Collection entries
——
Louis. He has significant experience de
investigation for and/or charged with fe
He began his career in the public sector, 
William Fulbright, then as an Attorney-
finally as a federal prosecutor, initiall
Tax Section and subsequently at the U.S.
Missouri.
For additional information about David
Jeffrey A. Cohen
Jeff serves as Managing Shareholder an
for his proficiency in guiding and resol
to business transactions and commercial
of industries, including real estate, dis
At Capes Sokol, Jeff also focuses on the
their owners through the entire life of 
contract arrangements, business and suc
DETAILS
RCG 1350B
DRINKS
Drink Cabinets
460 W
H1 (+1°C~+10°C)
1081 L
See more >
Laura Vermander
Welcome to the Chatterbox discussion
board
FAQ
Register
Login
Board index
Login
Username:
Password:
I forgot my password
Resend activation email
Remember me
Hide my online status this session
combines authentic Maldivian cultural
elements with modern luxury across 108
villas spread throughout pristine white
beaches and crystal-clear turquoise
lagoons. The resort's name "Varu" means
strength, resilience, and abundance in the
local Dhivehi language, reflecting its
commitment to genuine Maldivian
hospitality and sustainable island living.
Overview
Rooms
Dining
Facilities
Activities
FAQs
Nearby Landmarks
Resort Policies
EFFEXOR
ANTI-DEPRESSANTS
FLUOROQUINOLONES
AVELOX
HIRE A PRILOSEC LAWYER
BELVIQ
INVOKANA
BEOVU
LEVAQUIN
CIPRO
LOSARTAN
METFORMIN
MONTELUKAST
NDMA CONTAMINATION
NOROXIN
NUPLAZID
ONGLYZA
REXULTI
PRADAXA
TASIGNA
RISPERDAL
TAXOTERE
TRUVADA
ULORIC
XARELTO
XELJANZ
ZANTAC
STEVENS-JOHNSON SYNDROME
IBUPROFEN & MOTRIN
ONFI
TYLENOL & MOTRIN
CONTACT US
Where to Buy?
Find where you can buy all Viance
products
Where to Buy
——
Problem —
Copy out every line of the rows above again, keeping each one identical to the original.

Answer —
Louis. He has significant experience de
investigation for and/or charged with fe
He began his career in the public sector, 
William Fulbright, then as an Attorney-
finally as a federal prosecutor, initiall
Tax Section and subsequently at the U.S.
Missouri.
For additional information about David
Jeffrey A. Cohen
Jeff serves as Managing Shareholder an
for his proficiency in guiding and resol
to business transactions and commercial
of industries, including real estate, dis
At Capes Sokol, Jeff also focuses on the
their owners through the entire life of 
contract arrangements, business and suc
DETAILS
RCG 1350B
DRINKS
Drink Cabinets
460 W
H1 (+1°C~+10°C)
1081 L
See more >
Laura Vermander
Welcome to the Chatterbox discussion
board
FAQ
Register
Login
Board index
Login
Username:
Password:
I forgot my password
Resend activation email
Remember me
Hide my online status this session
combines authentic Maldivian cultural
elements with modern luxury across 108
villas spread throughout pristine white
beaches and crystal-clear turquoise
lagoons. The resort's name "Varu" means
strength, resilience, and abundance in the
local Dhivehi language, reflecting its
commitment to genuine Maldivian
hospitality and sustainable island living.
Overview
Rooms
Dining
Facilities
Activities
FAQs
Nearby Landmarks
Resort Policies
EFFEXOR
ANTI-DEPRESSANTS
FLUOROQUINOLONES
AVELOX
HIRE A PRILOSEC LAWYER
BELVIQ
INVOKANA
BEOVU
LEVAQUIN
CIPRO
LOSARTAN
METFORMIN
MONTELUKAST
NDMA CONTAMINATION
NOROXIN
NUPLAZID
ONGLYZA
REXULTI
PRADAXA
TASIGNA
RISPERDAL
TAXOTERE
TRUVADA
ULORIC
XARELTO
XELJANZ
ZANTAC
STEVENS-JOHNSON SYNDROME
IBUPROFEN & MOTRIN
ONFI
TYLENOL & MOTRIN
CONTACT US
Where to Buy?
Find where you can buy all Viance
products
Where to Buy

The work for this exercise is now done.